The M13 has a heft to it that's lacking in the Glock. It has just the right amount of weight—heavy enough to absorb recoil and make follow-up shots easy, and light enough to not be a burden on the belt. Yeah, the Glock is lighter, but the Smith is light enough, striking just the right balance between shooting and carrying comfort. It doesn't need to weigh twelve ounces, because it's not a pocket gun. (On a side note, if you can tell the difference between a 25-ounce gun and a 30-ounce gun on your belt, you need a better belt and holster, not a lighter gun.) Now, how do you quantify the "proper" weight for a gun? The simple answer is that you can't, because "proper" in this case depends on the purpose of the gun, and the opinion of the person who has to carry it. To me, a three-inch K-frame on the belt is just right, but to someone else, a fifteen-ounce J-frame in the front pocket is just right. Can you argue who's correct, armed with just a spec sheet with numbers on it? Of course you can't.

The M13 has other intangibles that make it superior to the Glock in my mind. It's more reliable—not hugely so, since the Glock is a very reliable design as well—but enough to make me trust it just a smidge more. It's more adaptable to my hand, and balances better because it's less top-heavy. It's easier to verify as loaded—all I have to do is to glance at the back of the cylinder. It's a self-contained system—there are no magazines to lug around, and no need to spend another $200 on a sufficient stash of them. It lets me keep all my brass, every last piece, and I don't have to bend down and spend fifteen minutes picking up empties every time I go to the range. It's less ammunition-sensitive—I don't have to spend any time trying to find a load that feeds well, and I can load and unload it a hundred times a day without having to worry about bullet setback and marred brass or bullets. It holds less rounds than the Glock, but I'm a better shot with it because it makes me place those fewer rounds more judiciously—with the Glock, I always have the thought of "I got plenty more" in the back of my head, and it's easier to get sloppy with shot placement. It's more monolithic in construction—you can't put it out of battery by pushing the muzzle into an assailant, and it makes a better impact weapon in a pinch.

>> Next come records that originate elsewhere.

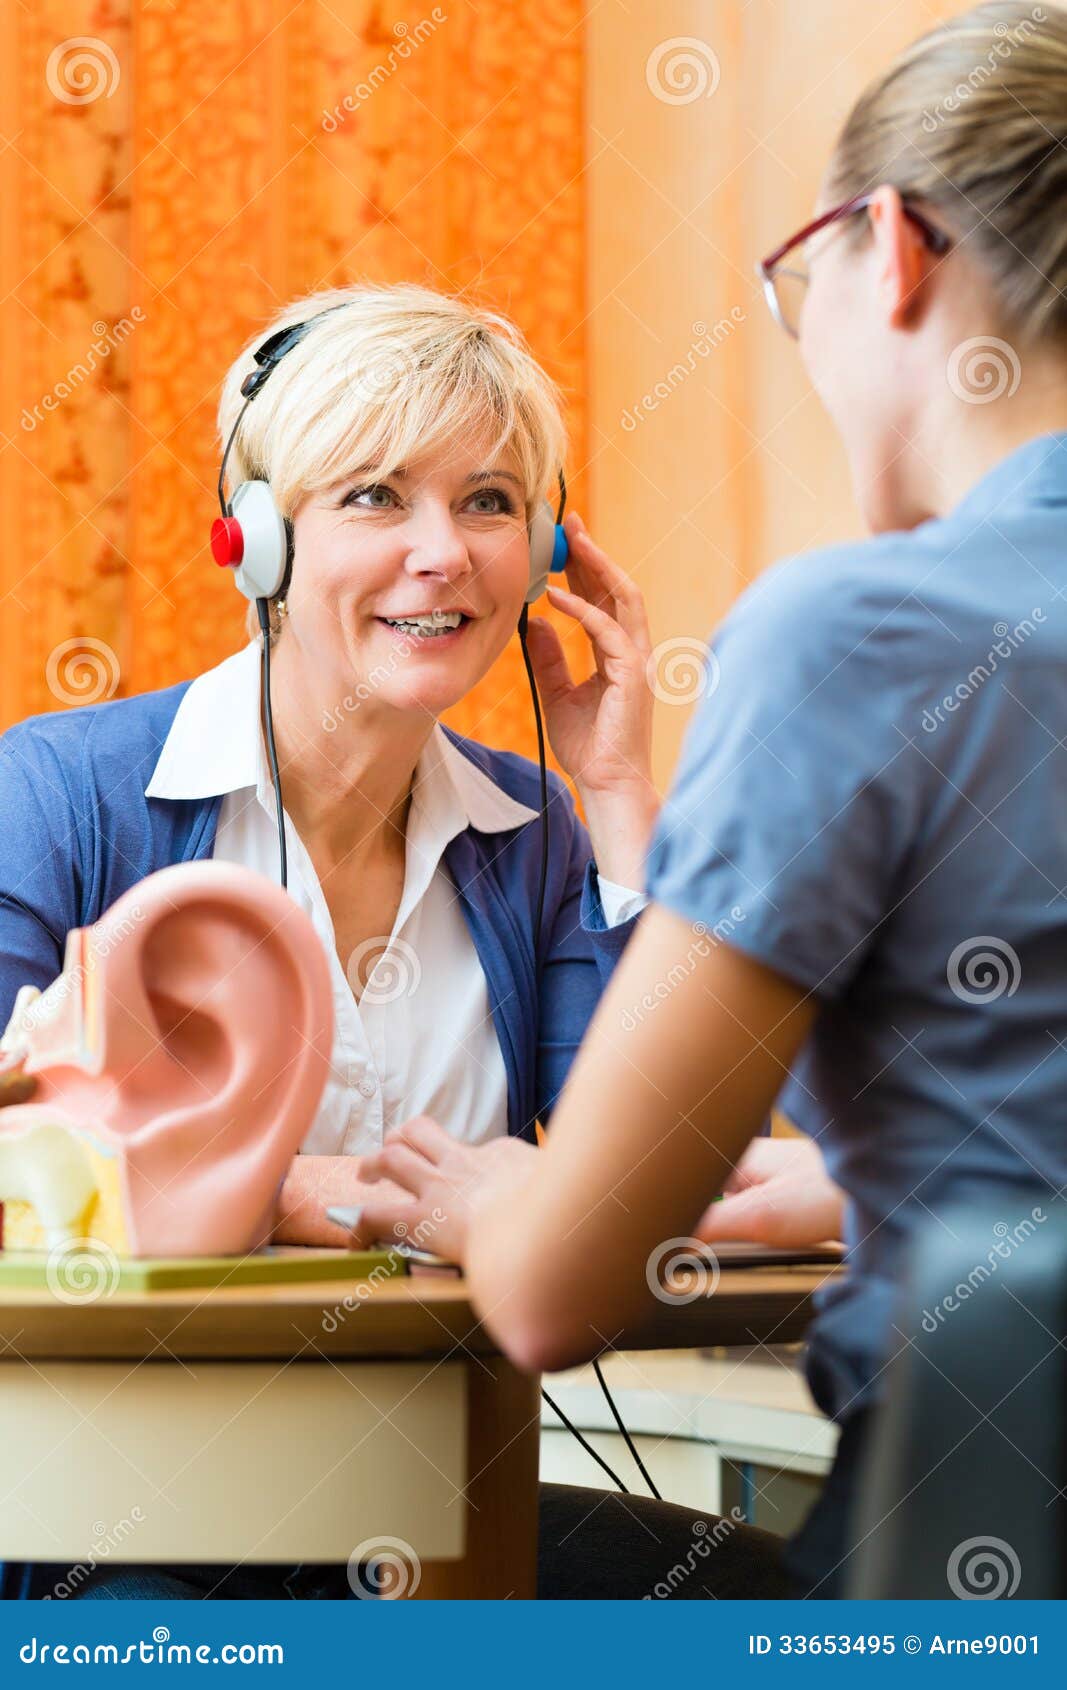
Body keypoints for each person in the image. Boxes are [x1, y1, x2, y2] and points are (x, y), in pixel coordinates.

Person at [358, 1, 1067, 1599]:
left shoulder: (865, 636)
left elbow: (550, 1291)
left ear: (890, 248)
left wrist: (498, 1194)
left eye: (486, 501)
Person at [0, 281, 667, 1599]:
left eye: (489, 501)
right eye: (375, 496)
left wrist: (619, 799)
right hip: (118, 1526)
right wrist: (303, 1194)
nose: (446, 552)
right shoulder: (62, 794)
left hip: (441, 1495)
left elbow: (654, 1167)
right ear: (258, 541)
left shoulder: (531, 828)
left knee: (824, 1597)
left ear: (543, 551)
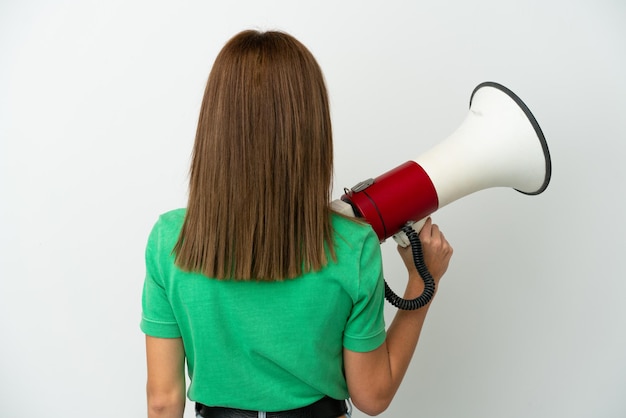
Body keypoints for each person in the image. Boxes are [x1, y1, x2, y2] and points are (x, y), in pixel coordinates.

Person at [140, 30, 453, 418]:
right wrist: (424, 283)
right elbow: (372, 397)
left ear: (215, 127)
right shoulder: (353, 247)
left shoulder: (169, 240)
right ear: (311, 130)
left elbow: (163, 401)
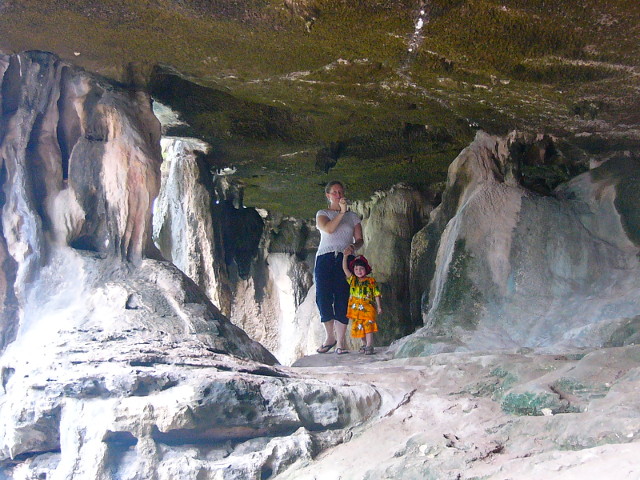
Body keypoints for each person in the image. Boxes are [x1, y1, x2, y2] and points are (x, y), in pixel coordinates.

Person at [315, 181, 363, 355]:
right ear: (328, 195)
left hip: (345, 258)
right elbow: (328, 229)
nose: (338, 194)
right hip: (325, 257)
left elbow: (359, 239)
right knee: (323, 296)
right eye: (334, 192)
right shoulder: (323, 214)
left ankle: (341, 342)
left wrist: (354, 247)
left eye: (340, 192)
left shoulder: (353, 217)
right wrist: (342, 212)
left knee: (343, 296)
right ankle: (330, 337)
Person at [341, 253, 382, 355]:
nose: (358, 271)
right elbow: (345, 269)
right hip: (356, 311)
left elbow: (377, 294)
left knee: (368, 327)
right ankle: (364, 344)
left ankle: (369, 345)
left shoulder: (371, 281)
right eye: (356, 269)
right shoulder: (353, 280)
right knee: (360, 328)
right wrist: (345, 256)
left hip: (368, 309)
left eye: (361, 269)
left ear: (366, 269)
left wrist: (379, 306)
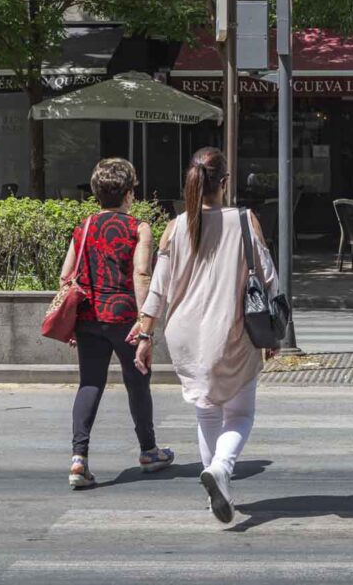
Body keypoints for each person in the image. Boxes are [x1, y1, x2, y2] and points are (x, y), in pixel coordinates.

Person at [133, 147, 279, 523]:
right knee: (241, 413)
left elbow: (158, 289)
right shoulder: (245, 220)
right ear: (225, 183)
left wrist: (146, 334)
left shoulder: (175, 226)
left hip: (185, 335)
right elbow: (268, 280)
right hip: (230, 331)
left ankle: (218, 485)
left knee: (207, 413)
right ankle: (221, 469)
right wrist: (276, 334)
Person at [60, 158, 174, 488]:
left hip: (88, 318)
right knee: (137, 382)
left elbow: (67, 276)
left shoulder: (83, 227)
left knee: (89, 383)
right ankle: (149, 451)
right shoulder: (139, 228)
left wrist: (71, 320)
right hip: (125, 318)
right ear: (128, 193)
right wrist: (145, 325)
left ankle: (78, 459)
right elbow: (141, 273)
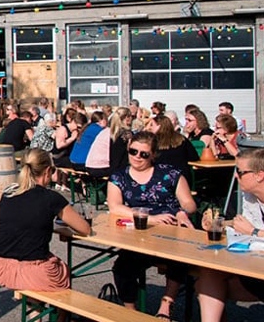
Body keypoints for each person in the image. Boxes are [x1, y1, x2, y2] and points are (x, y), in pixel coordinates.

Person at [107, 131, 197, 317]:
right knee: (122, 267)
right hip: (139, 232)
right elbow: (115, 206)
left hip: (170, 228)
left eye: (144, 154)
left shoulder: (170, 173)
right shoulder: (119, 176)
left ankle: (166, 304)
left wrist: (182, 212)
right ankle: (130, 312)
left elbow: (189, 203)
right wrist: (148, 217)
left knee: (178, 257)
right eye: (133, 151)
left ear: (154, 154)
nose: (137, 157)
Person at [0, 149, 90, 297]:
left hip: (1, 268)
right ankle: (60, 318)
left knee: (37, 267)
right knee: (64, 273)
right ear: (48, 171)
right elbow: (85, 229)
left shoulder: (8, 192)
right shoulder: (51, 198)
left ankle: (35, 316)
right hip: (35, 272)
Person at [195, 148, 264, 321]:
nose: (235, 177)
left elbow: (249, 230)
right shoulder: (248, 197)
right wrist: (216, 225)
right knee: (208, 276)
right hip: (253, 268)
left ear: (259, 175)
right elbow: (239, 225)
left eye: (240, 173)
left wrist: (253, 232)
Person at [86, 108, 130, 179]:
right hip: (103, 167)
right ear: (127, 118)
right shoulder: (123, 133)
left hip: (91, 166)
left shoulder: (107, 131)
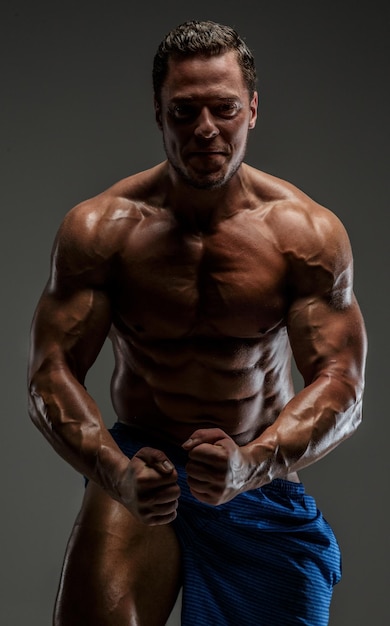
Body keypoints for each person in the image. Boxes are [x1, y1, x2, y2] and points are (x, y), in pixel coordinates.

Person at [28, 20, 367, 626]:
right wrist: (115, 473)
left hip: (259, 472)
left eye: (224, 108)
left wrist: (252, 462)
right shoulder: (102, 231)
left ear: (253, 110)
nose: (205, 128)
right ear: (159, 115)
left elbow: (343, 381)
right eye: (184, 112)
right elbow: (50, 374)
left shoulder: (306, 236)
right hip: (144, 468)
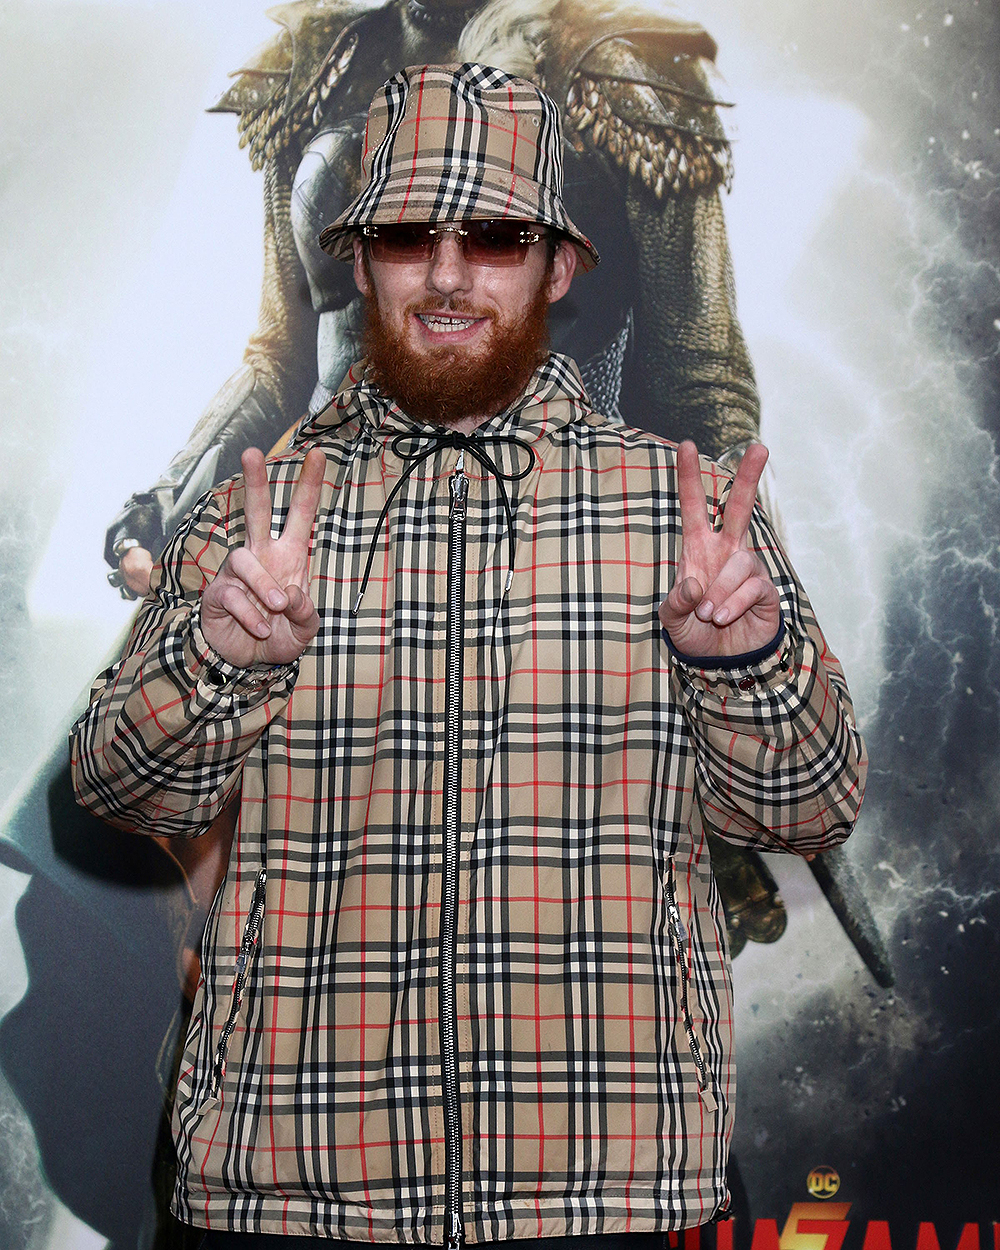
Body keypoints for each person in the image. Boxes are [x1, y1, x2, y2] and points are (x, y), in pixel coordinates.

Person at [71, 64, 866, 1248]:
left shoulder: (674, 510)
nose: (446, 274)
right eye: (407, 235)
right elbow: (116, 785)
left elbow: (813, 803)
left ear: (559, 265)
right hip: (284, 1201)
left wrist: (743, 655)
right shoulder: (258, 518)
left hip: (610, 1198)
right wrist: (221, 657)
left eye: (493, 236)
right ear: (360, 260)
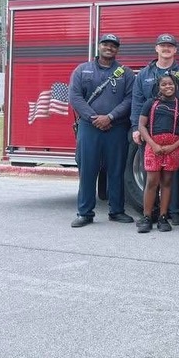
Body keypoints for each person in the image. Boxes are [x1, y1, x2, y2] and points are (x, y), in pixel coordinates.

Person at [69, 33, 136, 227]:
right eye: (106, 44)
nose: (109, 48)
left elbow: (130, 99)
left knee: (116, 170)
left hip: (116, 127)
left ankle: (116, 211)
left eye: (113, 45)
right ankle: (85, 213)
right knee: (88, 170)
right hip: (89, 128)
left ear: (117, 50)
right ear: (99, 46)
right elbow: (75, 97)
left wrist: (110, 117)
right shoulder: (82, 70)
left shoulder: (126, 73)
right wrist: (93, 118)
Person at [130, 33, 179, 222]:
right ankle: (149, 214)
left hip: (176, 135)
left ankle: (173, 212)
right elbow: (137, 101)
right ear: (156, 48)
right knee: (151, 177)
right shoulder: (144, 74)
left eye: (170, 46)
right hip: (150, 134)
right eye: (162, 45)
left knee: (172, 176)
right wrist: (136, 127)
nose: (166, 49)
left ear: (175, 50)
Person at [136, 76, 179, 233]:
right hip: (153, 145)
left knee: (167, 181)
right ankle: (147, 216)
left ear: (175, 86)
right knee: (152, 180)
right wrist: (153, 144)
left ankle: (162, 217)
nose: (168, 86)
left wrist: (174, 146)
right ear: (158, 87)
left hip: (173, 147)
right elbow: (141, 125)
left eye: (171, 84)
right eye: (164, 84)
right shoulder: (150, 103)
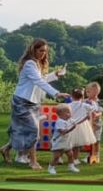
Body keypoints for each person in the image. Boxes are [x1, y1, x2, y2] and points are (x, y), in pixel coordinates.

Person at [2, 39, 66, 170]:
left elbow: (41, 79)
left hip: (33, 102)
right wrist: (56, 93)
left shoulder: (37, 64)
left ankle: (5, 149)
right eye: (41, 50)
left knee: (23, 130)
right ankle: (33, 161)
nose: (43, 53)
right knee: (33, 130)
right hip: (22, 102)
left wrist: (55, 75)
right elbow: (38, 81)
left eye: (45, 51)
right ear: (34, 50)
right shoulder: (30, 64)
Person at [47, 104, 89, 174]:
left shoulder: (70, 120)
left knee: (70, 154)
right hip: (59, 142)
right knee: (56, 156)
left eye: (69, 112)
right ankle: (51, 168)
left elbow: (78, 121)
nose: (70, 114)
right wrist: (72, 128)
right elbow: (63, 132)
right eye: (67, 112)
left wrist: (85, 117)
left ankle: (71, 166)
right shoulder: (59, 122)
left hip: (67, 142)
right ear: (60, 114)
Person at [84, 81, 103, 165]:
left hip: (96, 124)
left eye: (89, 91)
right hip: (87, 123)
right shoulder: (85, 101)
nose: (88, 93)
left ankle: (96, 155)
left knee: (96, 140)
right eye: (87, 92)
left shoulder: (98, 102)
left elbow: (101, 111)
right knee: (88, 140)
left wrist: (97, 114)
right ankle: (89, 154)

All of these factors put together add up to something that I don't get with any other carry gun, and that's something you can't really express with cold, hard data. The M13 on my belt gives me the warm-and-fuzzies in a way the Glock doesn't, and you will not be able to talk me out of one in exchange for the other by talking about capacity, weight, reloading speed, or anything else to which you can attach numbers.

The next time you read a discussion about Glock vs. 1911, pistol vs. revolver, Ford vs. Chevy, Piper vs. Cessna, New England vs. Dixie, or any other attempt to quantify intangibles and determine that "A is better than B", look at it as if they're trying to establish whether Beethoven's Fifth or Mozart's Symphony No.40 are the better compositions. Could there be a bigger waste of time?